[Excerpts from a dataset]
-------

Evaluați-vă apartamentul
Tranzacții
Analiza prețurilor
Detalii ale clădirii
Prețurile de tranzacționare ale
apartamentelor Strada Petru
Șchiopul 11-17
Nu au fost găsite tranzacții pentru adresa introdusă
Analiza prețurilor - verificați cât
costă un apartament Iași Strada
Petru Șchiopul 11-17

-------

Your answer must be every line from the entries that contains the string "Strada", copied as it stands.

### Solution for this exercise
apartamentelor Strada Petru
costă un apartament Iași Strada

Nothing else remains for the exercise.